12/23 Movie Trip

Paul McGuire Grimes reviews a few movies to take in over the holidays.

NEWS OF THE WORLD (in theaters)

Director Paul Greengrass first teamed up with Oscar winner Tom Hanks for the true story Captain Phillips in 2013. Their new film News of the World take us back to 1870, five years after the Civil War and Captain Jefferson Kyle Kidd, played by Tom Hanks, travels town to town delivering news headlines and stories to anyone who gathers around his podium. The effects of the war are still being felt with the divide and racism still at play. Captain Kidd comes across a young girl, named Johanna, lost and abandoned in the plains of Texas. He takes her with him hoping to return her back home. He learns she is of German descent but raised by the Kiowa tribe and doesn’t speak English.

Hanks’ character Captain Kidd is a man of unity and a call to duty hoping to reunite this young girl with her relatives and bring these townspeople together with his messages and stories.

It has the look and feel of the classic western with vast empty plains and covered wagons of travelers with small towns protective of their people and beliefs. We see how the war has had a different stamp on the various places Captain Kidd stops in. And yet, even as a noble and honest man, he’s seen as the instigator from out of town causing trouble. Some people he comes across only want to hear the news they want to hear to fit their own set of beliefs. Even he’s given threats despite his calls for unity and peace.

The western genre may not be your style, but Tom Hanks has a way of making every character or story compelling regardless of genre. He’s an actor who is always present finding the honesty and drive with each character.




Trust me when I tell you that director Patty Jenkins and Gal Gadot rule the DC Extended Universe. In the first film, we saw Diana Prince aka Wonder Woman fall in love with Chris Pine’s Steve Trevor during the first world war. Flash forward to 1984, and Diana now works for the Smithsonian by day while mourning the loss of her great love. Her newest colleague Barbara Minerva, played by Kristen Wiig, is a gemologist and zoologist who has been brought in to examine a magical stone. Barbara falls victim to the charming Max Lord, a conniving businessman and television personality who has dangerous plans afoot. He’s played by Pedro Pascal who you may know better as The Mandalorian.
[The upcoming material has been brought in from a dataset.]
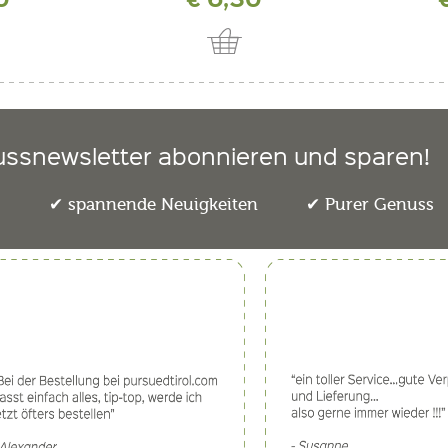
ussnewsletter abonnieren und sparen!
e
spannende Neuigkeiten
Purer Genuss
Director Patty Jenkins takes us from the hidden island of Themyscira to the vibrant and robust vibe of a 1980s mall with Wonder Woman kicking butt like only she can. Everything from the arcades to the bad fashion to the jazzercise should put a big grin on people’s faces. It’s a stark contrast from some of the darker and CGI-heavy DC films.

Wonder Woman 1984 explodes in 1980s culture with some fun call backs to the Christopher Reeve’s Superman.

I appreciated seeing this film have an anthropology angle to it examining cultures and civilizations being created and destroyed. We get a look at what happens when people get what they’ve always wanted and the sacrifices that come when you think you have everything.



SYLVIE’S LOVE (Amazon Prime)

A timeless love story with a jazz backdrop lies at the heart of the new film Sylvie’s Love. It’s the late 1950s in New York City when Robert, a jazz saxophonist spots Sylvie behind the counter of a record store. His musical expertise leads him to getting a job laying room for them to fall in love. With this being a love story, there must be a catch as Sylvie is engaged to man off at war and Robert’s band ends up touring across the country.

Sylvie’s Love is written and directed by Eugene Ashe, a former musician himself who was inspired by old photographs of his family and wanted to tell their story of survival and sacrifices in the name of love.

I felt its timeless and elegant nature early on the film. A beautiful couple falling in love when the timing isn’t right with either of them and the scattered rhythms of jazz carries the audience through their journey.

This movie should have a universal appeal to it given the throwback nature of the setting and its effective storytelling. I became torn as I wanted to respect the fact that Sylvie’s engaged but I still wanted her and Robert to end up together in the end.

Sylvie’s Love is a beautiful journey as these two characters come so far from where we meet them at the beginning. Not only do Sylvie and Robert find themselves but also find what they need from each other. It comes with a terrific soundtrack that makes jazz feel like an integral part of this story.